In addition to cavitation erosion studies, the effect of fuel properties on internal nozzle flows has also been broadly investigated in recent years. The differences resulting in the flow distribution inside a diesel injector were investigated using two values of fuel viscosity in ref (27). The usage of constant and variable fluid properties in a nozzle flow, including the effect of increased temperature due to viscous heating, has also been studied numerically.28,29 More recently, different state-of-the-art equation of states were used to compute fluid properties of different surrogate diesel types, showing a good agreement with the experimental measurements even under extreme operating conditions.30 The connection between fluid properties and cavitation erosion was also previously investigated but for applications not related to diesel injection systems. A variable composition of glycerol/water has been used to study the effect of viscosity changes on cavitation erosion in an ultrasonic vibratory test rig.31 Lubricants with different properties were analyzed in terms of cavitation and cavitation erosion risks in hydraulic components.32 In ref (33), the effect of liquid properties was instead studied experimentally for cavitation erosion in liquid metals. However, most of the studies conducted until now are based on cavitation erosion phenomena induced by a vibratory apparatus and no studies exist investigating the effect of fluid properties on the flow field and the consequent cavitation erosion patterns in nozzle-like geometries.

Work instruction a
In the excerpt on fuel properties and cavitation erosion, translate this sentence into Spanish: "The connection between fluid properties and cavitation erosion was also previously investigated but for applications not related to diesel injection systems."

Records shown
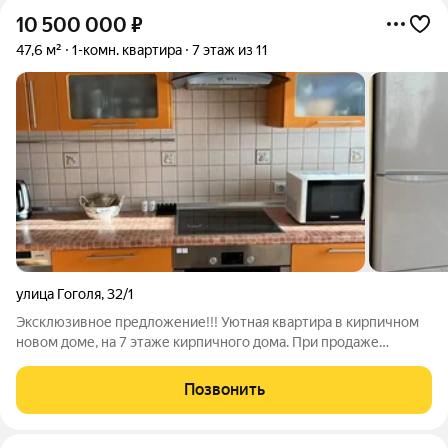
10 500 000
₽
47,6 м²
1-комн. квартира
7 этаж из 11
улица Гоголя
,
32/1
Эксклюзивное предложение!!! Уютная квартира в кирпичном
новом доме, на 7 этаже кирпичного дома. При продаже
остается вся мебель и бытовая техника по договоренности,
есть 2 лоджии остекленные, дом огорожен, придомовая
Позвонить
парковка, есть охрана и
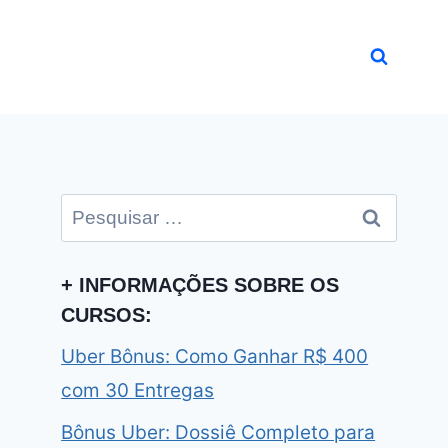
Pesquisar
por:
+ INFORMAÇÕES SOBRE OS
CURSOS:
Uber Bônus: Como Ganhar R$ 400
com 30 Entregas
Bônus Uber: Dossiê Completo para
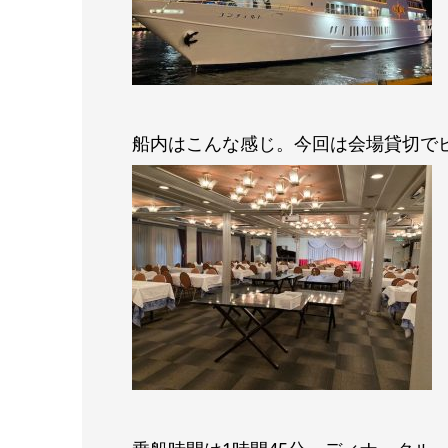
船内はこんな感じ。今回は会場貸切で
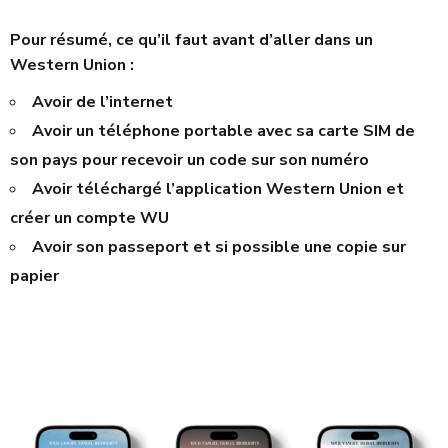
Pour résumé, ce qu’il faut avant d’aller dans un
Western Union :
Avoir de l’internet
Avoir un téléphone portable avec sa carte SIM de
son pays pour recevoir un code sur son numéro
Avoir téléchargé l’application Western Union et
créer un compte WU
Avoir son passeport et si possible une copie sur
papier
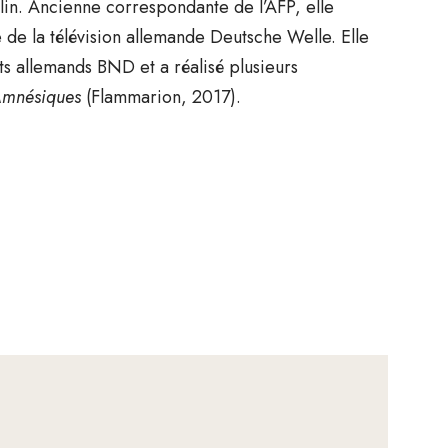
rlin. Ancienne correspondante de l’AFP, elle
 de la télévision allemande Deutsche Welle. Elle
s allemands BND et a réalisé plusieurs
Amnésiques
(Flammarion, 2017).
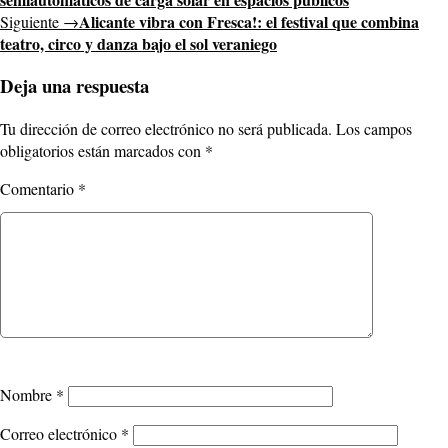
Alicante vibra con Fresca!: el festival que combina
Siguiente →
teatro, circo y danza bajo el sol veraniego
Deja una respuesta
Tu dirección de correo electrónico no será publicada.
Los campos
obligatorios están marcados con
*
Comentario
*
Nombre
*
Correo electrónico
*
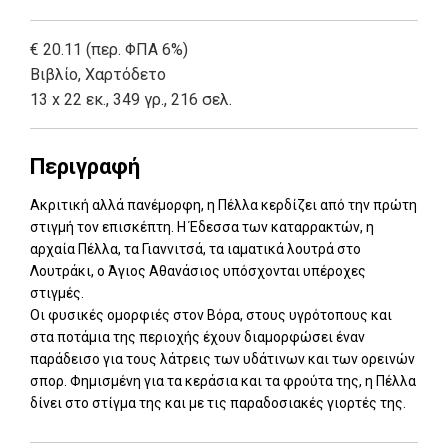
€ 20.11 (περ. ΦΠΑ 6%)
Βιβλίο
,
Χαρτόδετο
13 x 22 εκ., 349 γρ., 216 σελ.
Περιγραφή
Ακριτική αλλά πανέμορφη, η Πέλλα κερδίζει από την πρώτη
στιγμή τον επισκέπτη. Η Έδεσσα των καταρρακτών, η
αρχαία Πέλλα, τα Γιαννιτσά, τα ιαματικά λουτρά στο
Λουτράκι, ο Άγιος Αθανάσιος υπόσχονται υπέροχες
στιγμές.
Οι φυσικές ομορφιές στον Βόρα, στους υγρότοπους και
στα ποτάμια της περιοχής έχουν διαμορφώσει έναν
παράδεισο για τους λάτρεις των υδάτινων και των ορεινών
σπορ. Φημισμένη για τα κεράσια και τα φρούτα της, η Πέλλα
δίνει στο στίγμα της και με τις παραδοσιακές γιορτές της.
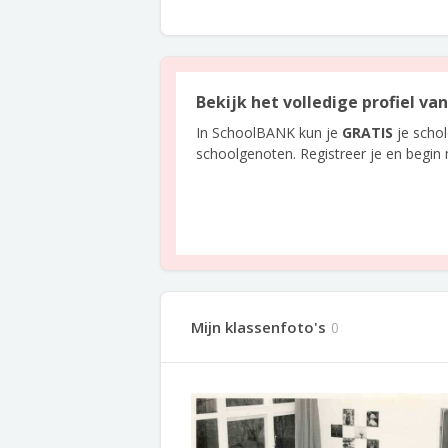
Bekijk het volledige profiel v
In SchoolBANK kun je
GRATIS
je scho
schoolgenoten. Registreer je en begin
Mijn klassenfoto's
0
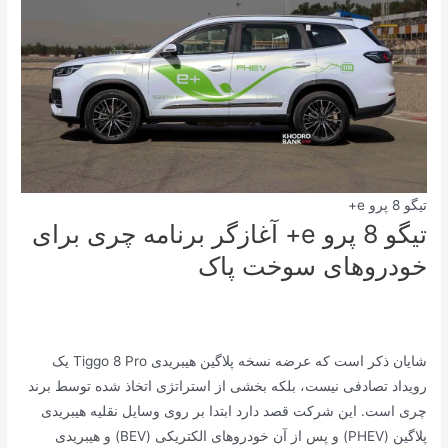
تیگو 8 پرو e+
تیگو 8 پرو e+ آغازگر برنامه چری برای
خودروهای سوخت پاک
شایان ذکر است که عرضه نسخه پلاگین هیبریدی Tiggo 8 Pro یک
رویداد تصادفی نیست، بلکه بخشی از استراتژی اتخاذ شده توسط برند
چری است. این شرکت قصد دارد ابتدا بر روی وسایل نقلیه هیبریدی
پلاگین (PHEV) و پس از آن خودروهای الکتریکی (BEV) و هیبریدی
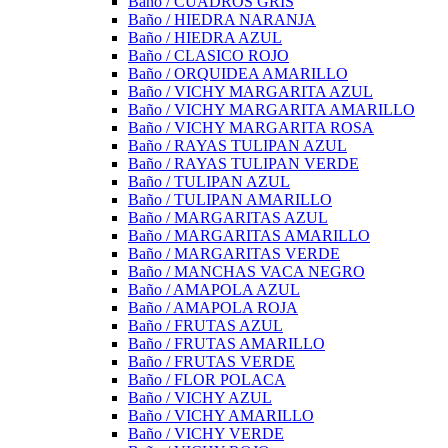
Baño / CUADROS GRIS
Baño / HIEDRA NARANJA
Baño / HIEDRA AZUL
Baño / CLASICO ROJO
Baño / ORQUIDEA AMARILLO
Baño / VICHY MARGARITA AZUL
Baño / VICHY MARGARITA AMARILLO
Baño / VICHY MARGARITA ROSA
Baño / RAYAS TULIPAN AZUL
Baño / RAYAS TULIPAN VERDE
Baño / TULIPAN AZUL
Baño / TULIPAN AMARILLO
Baño / MARGARITAS AZUL
Baño / MARGARITAS AMARILLO
Baño / MARGARITAS VERDE
Baño / MANCHAS VACA NEGRO
Baño / AMAPOLA AZUL
Baño / AMAPOLA ROJA
Baño / FRUTAS AZUL
Baño / FRUTAS AMARILLO
Baño / FRUTAS VERDE
Baño / FLOR POLACA
Baño / VICHY AZUL
Baño / VICHY AMARILLO
Baño / VICHY VERDE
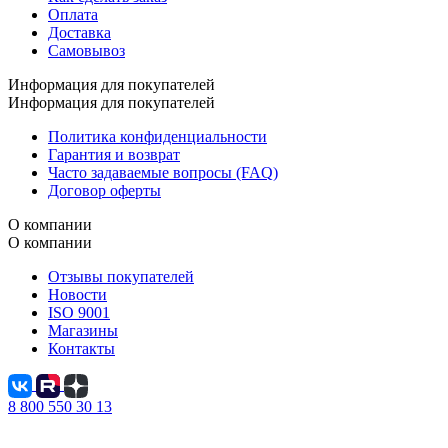
Оплата
Доставка
Самовывоз
Информация для покупателей
Информация для покупателей
Политика конфиденциальности
Гарантия и возврат
Часто задаваемые вопросы (FAQ)
Договор оферты
О компании
О компании
Отзывы покупателей
Новости
ISO 9001
Магазины
Контакты
8 800 550 30 13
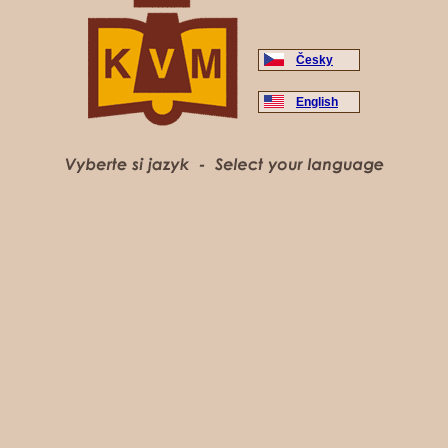
Česky
English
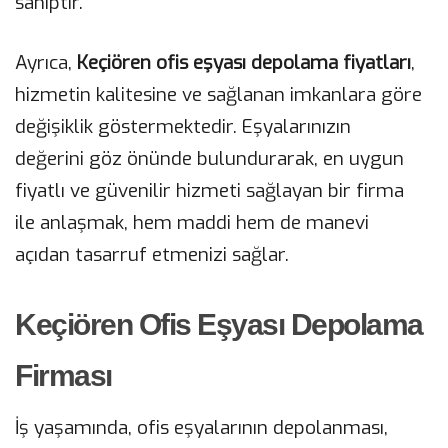
sahiptir.
Ayrıca,
Keçiören ofis eşyası depolama fiyatları
,
hizmetin kalitesine ve sağlanan imkanlara göre
değişiklik göstermektedir. Eşyalarınızın
değerini göz önünde bulundurarak, en uygun
fiyatlı ve güvenilir hizmeti sağlayan bir firma
ile anlaşmak, hem maddi hem de manevi
açıdan tasarruf etmenizi sağlar.
Keçiören Ofis Eşyası Depolama
Firması
İş yaşamında, ofis eşyalarının depolanması,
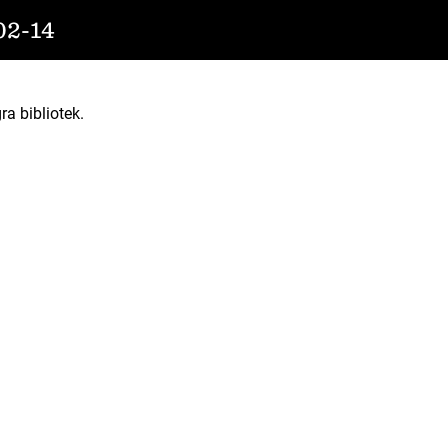
2-14
ra bibliotek.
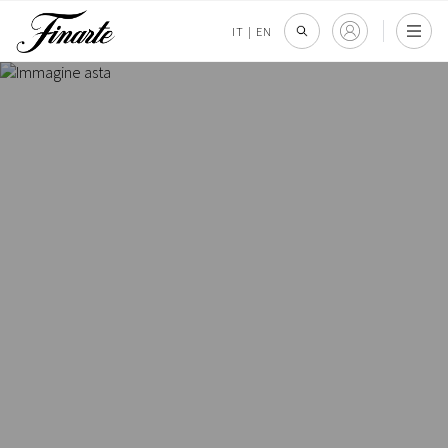
IT
|
EN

Work instruction b
Write out the records from their first line through the line containing "(Flammarion, 2017).", with both ends included. Omit the pictures.

Exercise output a
La relación entre las propiedades de los fluidos y la erosión por cavitación también se investigó anteriormente, pero para aplicaciones no relacionadas con los sistemas de inyección diésel.

Exercise output b
10 500 000
₽
47,6 м²
1-комн. квартира
7 этаж из 11
улица Гоголя
,
32/1
Эксклюзивное предложение!!! Уютная квартира в кирпичном
новом доме, на 7 этаже кирпичного дома. При продаже
остается вся мебель и бытовая техника по договоренности,
есть 2 лоджии остекленные, дом огорожен, придомовая
Позвонить
парковка, есть охрана и
Pesquisar
por:
+ INFORMAÇÕES SOBRE OS
CURSOS:
Uber Bônus: Como Ganhar R$ 400
com 30 Entregas
Bônus Uber: Dossiê Completo para
船内はこんな感じ。今回は会場貸切で
Pour résumé, ce qu’il faut avant d’aller dans un
Western Union :
Avoir de l’internet
Avoir un téléphone portable avec sa carte SIM de
son pays pour recevoir un code sur son numéro
Avoir téléchargé l’application Western Union et
créer un compte WU
Avoir son passeport et si possible une copie sur
papier
rlin. Ancienne correspondante de l’AFP, elle
 de la télévision allemande Deutsche Welle. Elle
s allemands BND et a réalisé plusieurs
Amnésiques
(Flammarion, 2017).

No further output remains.